When to Use This Metric
Use this metric type for evaluation scenarios that require:| Scenario | Description |
|---|---|
| Multi-dimensional Assessments | Evaluate several facets (sub-metrics) under one parent metric. |
| Autonomous AI Analysis | Leverage AI agents to interpret, reason, and assess interactions using contextual understanding. |
| Weighted Evaluations | Assign different weights to sub-metrics to prioritize specific aspects. |
| Efficient Execution | Reduce redundant API calls by evaluating multiple sub-metrics within one agentic request. |
| Seamless Configuration | Select agentic applications from the same workspace without entering endpoint URLs. |
| Context-aware Evaluations | Pass custom metadata (for example, customer ID, ticket ID) to enable external data lookups during evaluation. |
Prerequisites
Before creating a By AI Agent metric, confirm:- You have access to both Quality AI and Agent Platform.

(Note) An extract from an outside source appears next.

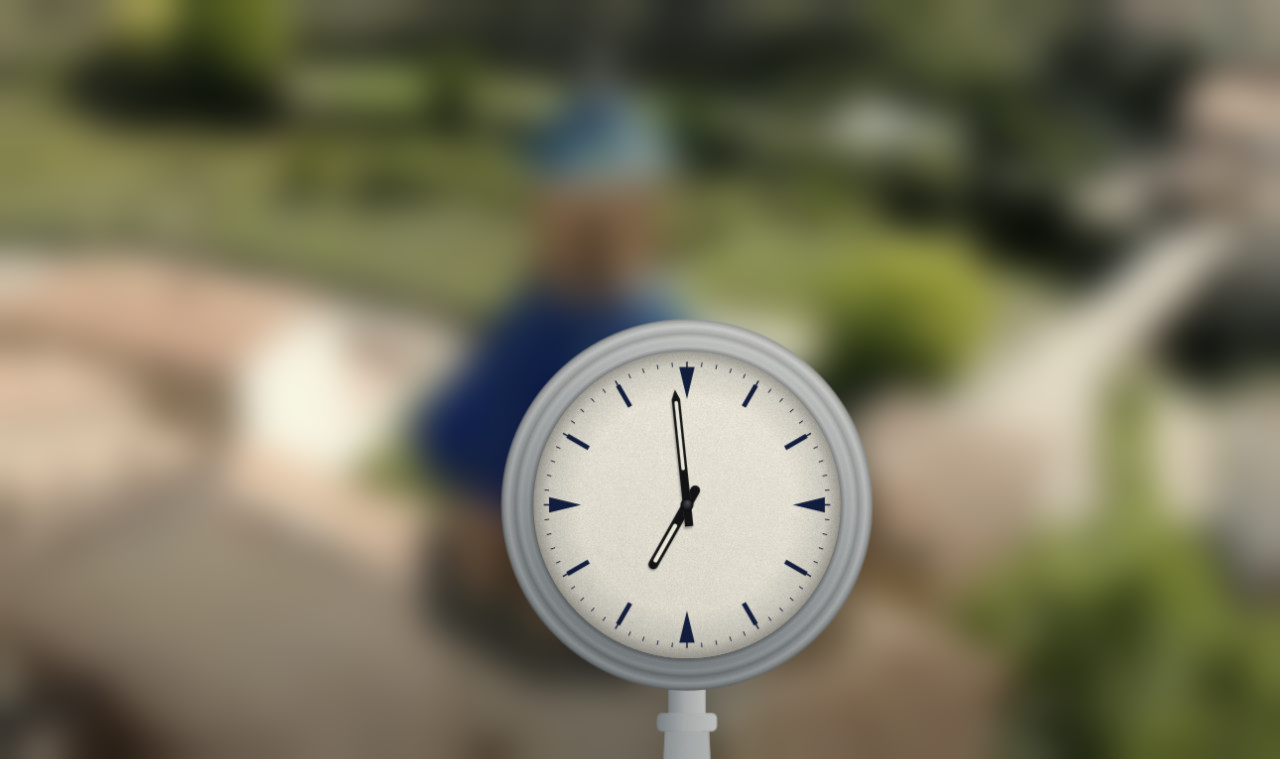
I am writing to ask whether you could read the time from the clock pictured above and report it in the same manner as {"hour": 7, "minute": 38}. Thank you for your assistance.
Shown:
{"hour": 6, "minute": 59}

- The same workspace is available across both platforms.
- You have permissions to view and deploy agentic application.
- The By AI Agent Metric feature is enabled for your workspace account.
- You have configured at least one agentic app on the Agent Platform with the required response structure.

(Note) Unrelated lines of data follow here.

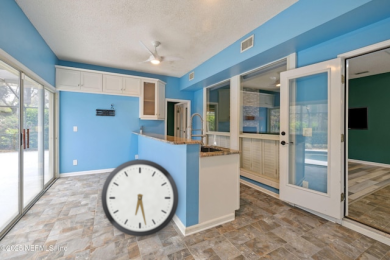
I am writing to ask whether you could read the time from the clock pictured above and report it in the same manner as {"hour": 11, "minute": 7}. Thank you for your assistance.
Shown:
{"hour": 6, "minute": 28}
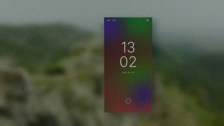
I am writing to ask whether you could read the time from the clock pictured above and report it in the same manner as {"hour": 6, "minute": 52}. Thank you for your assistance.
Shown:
{"hour": 13, "minute": 2}
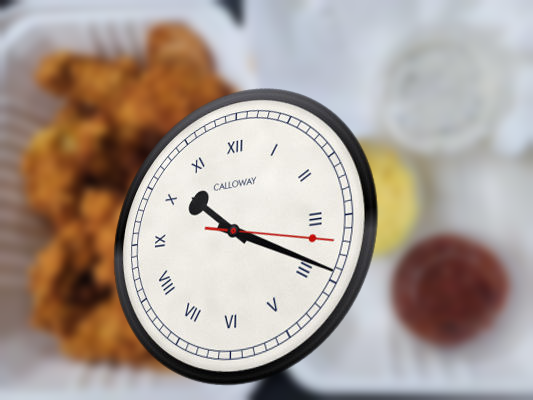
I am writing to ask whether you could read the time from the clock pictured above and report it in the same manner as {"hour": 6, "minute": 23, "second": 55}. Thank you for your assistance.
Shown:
{"hour": 10, "minute": 19, "second": 17}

- Custom fields must exist in the Quality AI custom field registry to enable request metadata mapping.
If no agentic app is configured, the Agent App dropdown remains empty. If the agentic app response doesn’t match the required contract, Test Connection fails and blocks configuration.
Configure By AI Agent Metric
Step 1: Navigate to Metric Configuration
- Navigate to Quality AI > Configure > Evaluation Forms > Evaluation Metrics.
- Select + New Evaluation Metric.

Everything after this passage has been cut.